Generating a public-private key pair from another key pair

aiwl

6/4/23, 8:06 AM

Is the following problem a known cryptographic problem?

Find algorithms for functions $f$ and $g$, such that

$$ f(x, \alpha_{enc}) \rightarrow \beta_{enc}\\ g(x, \alpha_{dec}) \rightarrow \beta_{dec} $$

where $x$ is some data of $n$ bits, and $(\alpha_{enc}, \alpha_{dec})$ and $(\beta_{enc}, \beta_{dec})$ are (public, private) key pairs.

The problem probably depends on the type of asymmetric encryption algorithm being used. For simplicity we can assume that the key pairs are RSA key pairs.

If this isn't a known problem in cryptography, is it possible to find the algorithms for $f$ and $g$?

As a side note, I'm familiar with programming but I'm not very familiar with cryptography.

0 + 0

rsa

public-key

keys

key-generation

Score:1

Crypto

Daniel S

6/4/23, 8:16 AM

I don't think that there's a good way to instantiate this directly with RSA, but what you describe seems to be a rough description of identifier-based encryption. If we think of the value $x$ as representing a user's identifier and $\alpha_{enc}$ as a publicly known system parameter. Then $\beta_{enc}$ represents the ability to encrypt with a key specific to the user $x$,. We then ask if it is possible for a central authority that knows $\alpha_{dec}$ to securely generate $\beta_{dec}$ and provide that only to the user with identifier $x$.

The concept of identifier-based cryptography was introduced by Adits Shamir in his seminal paper "Identity-based cryptosystems and signature schemes" and that is a good place to read around the central concepts. He also has an example identifier-based signature scheme using RSA-like structure (an $\alpha$ values are an RSA modulus and factors; $\beta$ values are simply $x$ and the RSA decryption of $x$), which although it doesn't work for encryption is a useful starting point if RSA is the asymmetric method with which you are most familiar.

Identifier-based cryptography hit a rich patch with the advent of pairing-based cryptography, which did allow efficient identifier-based encryption using more sophisticated mathematics in such schemes as Sakai-Kasahara or Boneh-Franklin. There are many examples of standards, implementations and libraries for such schemes.
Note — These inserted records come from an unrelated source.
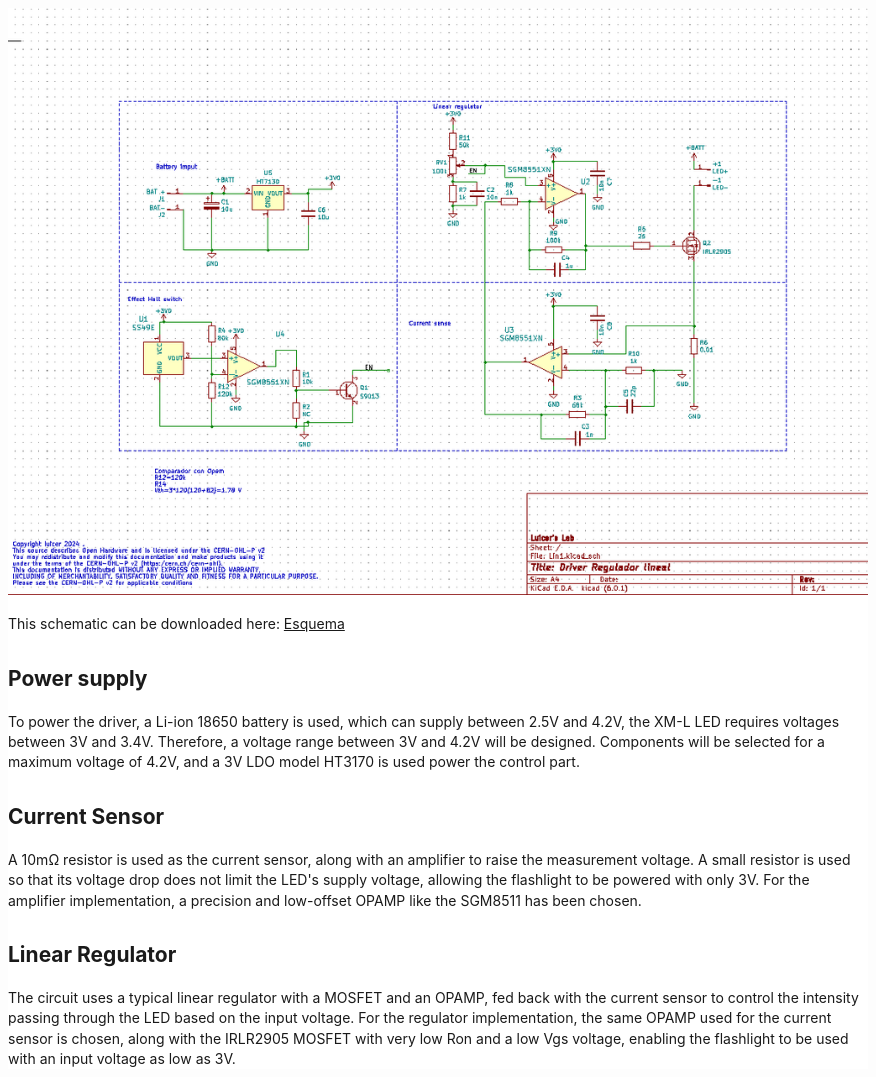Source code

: ![Schematic](/assets/images/2024/Lineal_Led/Schematic.png "Sch") 

This schematic can be downloaded here: [Esquema](/assets/images/2024/Lineal_Led/Regulador_Lineal_Sch.pdf)

## Power supply
To power the driver, a Li-ion 18650 battery is used, which can supply between 2.5V and 4.2V, the XM-L LED requires voltages between 3V and 3.4V. Therefore, a voltage range between 3V and 4.2V will be designed. Components will be selected for a maximum voltage of 4.2V, and a 3V LDO model HT3170 is used power the control part.

## Current Sensor
A 10mΩ resistor is used as the current sensor, along with an amplifier to raise the measurement voltage. A small resistor is used so that its voltage drop does not limit the LED's supply voltage, allowing the flashlight to be powered with only 3V. For the amplifier implementation, a precision and low-offset OPAMP like the SGM8511 has been chosen.

## Linear Regulator
The circuit uses a typical linear regulator with a MOSFET and an OPAMP, fed back with the current sensor to control the intensity passing through the LED based on the input voltage. For the regulator implementation, the same OPAMP used for the current sensor is chosen, along with the IRLR2905 MOSFET with very low Ron and a low Vgs voltage, enabling the flashlight to be used with an input voltage as low as 3V.
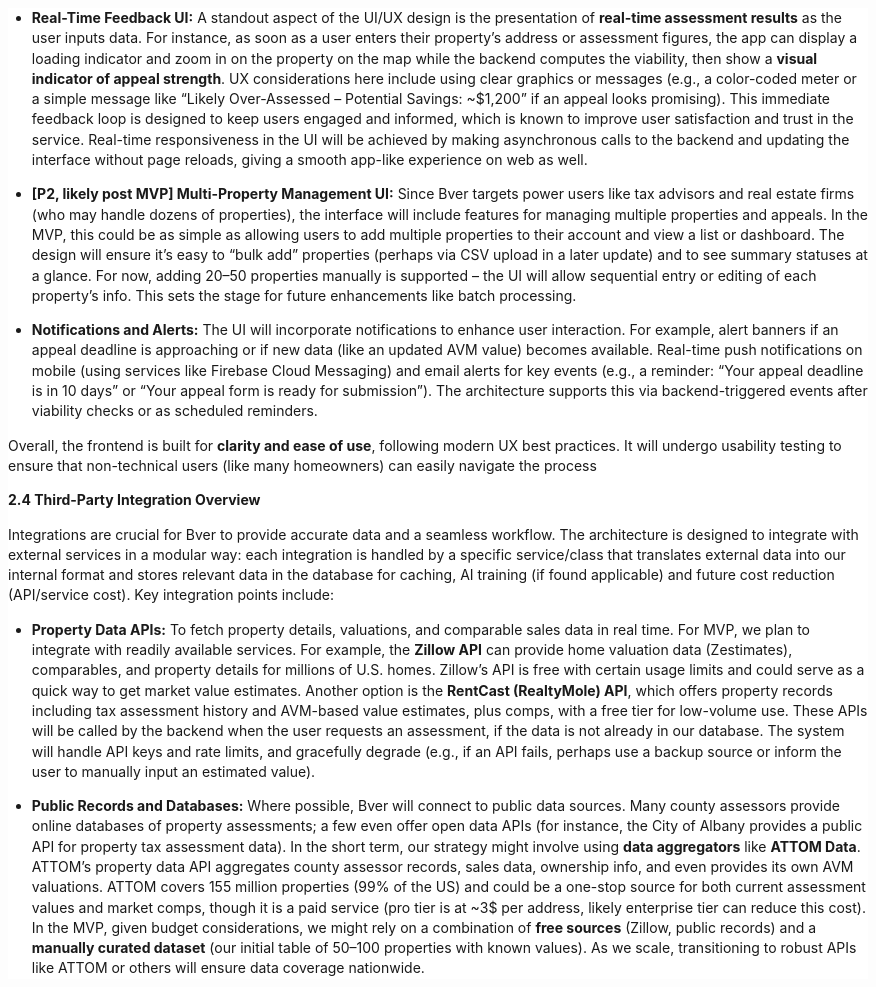* **Real-Time Feedback UI:** A standout aspect of the UI/UX design is the presentation of **real-time assessment results** as the user inputs data. For instance, as soon as a user enters their property’s address or assessment figures, the app can display a loading indicator and zoom in on the property on the map while the backend computes the viability, then show a **visual indicator of appeal strength**. UX considerations here include using clear graphics or messages (e.g., a color-coded meter or a simple message like “Likely Over-Assessed – Potential Savings: \~$1,200” if an appeal looks promising). This immediate feedback loop is designed to keep users engaged and informed, which is known to improve user satisfaction and trust in the service. Real-time responsiveness in the UI will be achieved by making asynchronous calls to the backend and updating the interface without page reloads, giving a smooth app-like experience on web as well.

* **\[P2, likely post MVP\] Multi-Property Management UI:** Since Bver targets power users like tax advisors and real estate firms (who may handle dozens of properties), the interface will include features for managing multiple properties and appeals. In the MVP, this could be as simple as allowing users to add multiple properties to their account and view a list or dashboard. The design will ensure it’s easy to “bulk add” properties (perhaps via CSV upload in a later update) and to see summary statuses at a glance. For now, adding 20–50 properties manually is supported – the UI will allow sequential entry or editing of each property’s info. This sets the stage for future enhancements like batch processing.

* **Notifications and Alerts:** The UI will incorporate notifications to enhance user interaction. For example, alert banners if an appeal deadline is approaching or if new data (like an updated AVM value) becomes available. Real-time push notifications on mobile (using services like Firebase Cloud Messaging) and email alerts for key events (e.g., a reminder: “Your appeal deadline is in 10 days” or “Your appeal form is ready for submission”). The architecture supports this via backend-triggered events after viability checks or as scheduled reminders.

Overall, the frontend is built for **clarity and ease of use**, following modern UX best practices. It will undergo usability testing to ensure that non-technical users (like many homeowners) can easily navigate the process

**2.4 Third-Party Integration Overview**

Integrations are crucial for Bver to provide accurate data and a seamless workflow. The architecture is designed to integrate with external services in a modular way: each integration is handled by a specific service/class that translates external data into our internal format and stores relevant data in the database for caching, AI training (if found applicable) and future cost reduction (API/service cost). Key integration points include:

* **Property Data APIs:** To fetch property details, valuations, and comparable sales data in real time. For MVP, we plan to integrate with readily available services. For example, the **Zillow API** can provide home valuation data (Zestimates), comparables, and property details for millions of U.S. homes. Zillow’s API is free with certain usage limits and could serve as a quick way to get market value estimates. Another option is the **RentCast (RealtyMole) API**, which offers property records including tax assessment history and AVM-based value estimates, plus comps, with a free tier for low-volume use. These APIs will be called by the backend when the user requests an assessment, if the data is not already in our database. The system will handle API keys and rate limits, and gracefully degrade (e.g., if an API fails, perhaps use a backup source or inform the user to manually input an estimated value).

* **Public Records and Databases:** Where possible, Bver will connect to public data sources. Many county assessors provide online databases of property assessments; a few even offer open data APIs (for instance, the City of Albany provides a public API for property tax assessment data). In the short term, our strategy might involve using **data aggregators** like **ATTOM Data**. ATTOM’s property data API aggregates county assessor records, sales data, ownership info, and even provides its own AVM valuations. ATTOM covers 155 million properties (99% of the US) and could be a one-stop source for both current assessment values and market comps, though it is a paid service (pro tier is at \~3$ per address, likely enterprise tier can reduce this cost). In the MVP, given budget considerations, we might rely on a combination of **free sources** (Zillow, public records) and a **manually curated dataset** (our initial table of 50–100 properties with known values). As we scale, transitioning to robust APIs like ATTOM or others will ensure data coverage nationwide.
All of the above has the assumption that you want it to be hard to recover $\alpha_{dec}$ even if in possession of $\beta_{dec}$. If this is not a requirement then much simpler methods using El Gamal encryption are possible.

0 + 0

aiwl

6/4/23, 8:46 AM

Perfect! The problem description in the first paragraph seems to be exactly what I am looking for, except I originally had it in mind for time lock encryption, in which case $x$ is a specific time, and the central authority only generates $\beta_{dec}$ if $x \geq t$, where $t$ is the current time. I appreciate the detailed answer; it is very useful.

Elon Musk

I sit in a Tesla and translated this thread with Ai:

EN: Generating a public-private key pair from another key pair

TH: การสร้างคู่คีย์สาธารณะและส่วนตัวจากคู่คีย์อื่น

RO: Generarea unei perechi de chei public-private dintr-o altă pereche de chei

RU: Генерация пары открытого и закрытого ключей из другой пары ключей

VI: Tạo cặp khóa công khai từ một cặp khóa khác

Post an answer

Most people don’t grasp that asking a lot of questions unlocks learning and improves interpersonal bonding. In Alison’s studies, for example, though people could accurately recall how many questions had been asked in their conversations, they didn’t intuit the link between questions and liking. Across four studies, in which participants were engaged in conversations themselves or read transcripts of others’ conversations, people tended not to realize that question asking would influence—or had influenced—the level of amity between the conversationalists.